*Instructions*:
A) Reproduce the part of the passage on ZooPark Android spyware starting with "A malware can" and going on through "deployed in 2017.".
B) Extend the passage on the ZooPark Android spyware operation, picking up after its final sentence.

*Extract to read*:
·····

A malware can spy on nearly every Android smartphone function and steal passwords, photos, video, screenshots and data from WhatsApp, Telegram and other apps, Kaspersky Lab says.
'ZooPark' is a cyberespionage operation that has been focusing on Middle Eastern targets since at least June 2015. The threat actors behind the operation infect Android devices using several generations of malware, with the attackers including new features in each iteration. Security researchers at Kaspersky Lab label them from v1-v4, with v4 being the most recent version deployed in 2017.
From the technical point of view, the evolution of ZooPark has shown notable progress: from the very basic first and second versions, the commercial spyware fork in its third version and then to the complex spyware that is version 4. This last step is especially interesting, showing a big leap from straightforward code functionality to highly sophisticated malware.

·····

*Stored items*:
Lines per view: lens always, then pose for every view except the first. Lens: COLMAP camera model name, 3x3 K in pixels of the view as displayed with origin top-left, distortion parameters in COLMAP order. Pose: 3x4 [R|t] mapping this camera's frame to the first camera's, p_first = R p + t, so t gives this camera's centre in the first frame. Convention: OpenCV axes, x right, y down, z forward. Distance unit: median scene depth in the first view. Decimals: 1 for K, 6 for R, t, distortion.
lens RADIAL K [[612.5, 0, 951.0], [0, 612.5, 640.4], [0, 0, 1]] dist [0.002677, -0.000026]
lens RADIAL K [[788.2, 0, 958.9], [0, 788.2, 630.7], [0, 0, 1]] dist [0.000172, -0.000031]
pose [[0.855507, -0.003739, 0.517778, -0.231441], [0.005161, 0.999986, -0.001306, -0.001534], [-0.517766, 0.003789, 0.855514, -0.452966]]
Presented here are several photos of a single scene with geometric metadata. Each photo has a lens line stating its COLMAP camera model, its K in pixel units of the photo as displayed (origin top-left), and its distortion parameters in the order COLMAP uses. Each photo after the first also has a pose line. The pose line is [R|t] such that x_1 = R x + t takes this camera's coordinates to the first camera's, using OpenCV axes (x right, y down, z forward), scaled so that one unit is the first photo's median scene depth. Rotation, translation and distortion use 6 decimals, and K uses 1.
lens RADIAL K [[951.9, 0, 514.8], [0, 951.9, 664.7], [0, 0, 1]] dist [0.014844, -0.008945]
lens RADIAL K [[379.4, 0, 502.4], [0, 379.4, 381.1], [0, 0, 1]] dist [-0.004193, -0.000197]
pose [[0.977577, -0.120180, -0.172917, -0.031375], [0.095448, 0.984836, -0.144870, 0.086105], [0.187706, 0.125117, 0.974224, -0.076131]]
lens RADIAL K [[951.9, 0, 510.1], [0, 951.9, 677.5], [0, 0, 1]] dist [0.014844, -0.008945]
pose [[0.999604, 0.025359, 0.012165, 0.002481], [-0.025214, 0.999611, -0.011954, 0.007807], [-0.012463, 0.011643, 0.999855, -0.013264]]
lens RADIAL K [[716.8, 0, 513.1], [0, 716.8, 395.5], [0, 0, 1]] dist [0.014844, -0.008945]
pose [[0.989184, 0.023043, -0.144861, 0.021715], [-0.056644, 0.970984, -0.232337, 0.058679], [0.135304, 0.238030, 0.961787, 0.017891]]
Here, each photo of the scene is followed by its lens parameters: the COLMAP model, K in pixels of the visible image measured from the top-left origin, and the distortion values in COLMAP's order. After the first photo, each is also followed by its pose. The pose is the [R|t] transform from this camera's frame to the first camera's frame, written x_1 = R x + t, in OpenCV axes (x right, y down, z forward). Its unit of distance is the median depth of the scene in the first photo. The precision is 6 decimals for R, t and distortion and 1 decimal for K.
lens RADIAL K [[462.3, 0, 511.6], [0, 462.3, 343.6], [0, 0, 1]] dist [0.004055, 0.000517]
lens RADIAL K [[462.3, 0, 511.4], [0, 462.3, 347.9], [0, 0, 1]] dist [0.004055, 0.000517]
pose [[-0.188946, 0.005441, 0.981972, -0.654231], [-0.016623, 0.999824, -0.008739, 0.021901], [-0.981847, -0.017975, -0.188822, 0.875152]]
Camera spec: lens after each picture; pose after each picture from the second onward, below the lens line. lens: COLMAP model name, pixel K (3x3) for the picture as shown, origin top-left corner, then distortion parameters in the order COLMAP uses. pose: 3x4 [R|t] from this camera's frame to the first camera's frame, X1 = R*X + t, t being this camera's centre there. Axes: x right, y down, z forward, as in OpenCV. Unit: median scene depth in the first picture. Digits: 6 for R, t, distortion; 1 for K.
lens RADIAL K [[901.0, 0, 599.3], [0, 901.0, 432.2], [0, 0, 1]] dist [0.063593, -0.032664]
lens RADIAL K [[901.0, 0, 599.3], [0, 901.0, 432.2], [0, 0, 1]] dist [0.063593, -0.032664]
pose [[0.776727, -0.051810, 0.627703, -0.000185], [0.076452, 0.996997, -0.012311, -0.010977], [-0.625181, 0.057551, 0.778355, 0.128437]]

·····

*Responses to the tasks*:
A)
A malware can spy on nearly every Android smartphone function and steal passwords, photos, video, screenshots and data from WhatsApp, Telegram and other apps, Kaspersky Lab says.
'ZooPark' is a cyberespionage operation that has been focusing on Middle Eastern targets since at least June 2015. The threat actors behind the operation infect Android devices using several generations of malware, with the attackers including new features in each iteration. Security researchers at Kaspersky Lab label them from v1-v4, with v4 being the most recent version deployed in 2017.

B)
The web security firm has observed two main distribution vectors for ZooPark - Telegram channels and watering holes. The second one was the preferred vector: several news websites that have been hacked by the attackers to redirect visitors to a downloading site that serves malicious APKs. Some of the themes observed in campaign include "Kurdistan referendum", "TelegramGroups" and "Alnaharegypt news", among others.
Target profile has evolved during the last years of campaign, focusing on victims in Egypt, Jordan, Morocco, Lebanon and Iran.
At the same time, Kaspersky suggested that the malware might not have been built in-house, and that the latest version may have been bought from vendors of surveillance tools. That wouldn't be surprising, as the market for these espionage tools is growing, becoming popular among governments, with several known cases in the Middle East.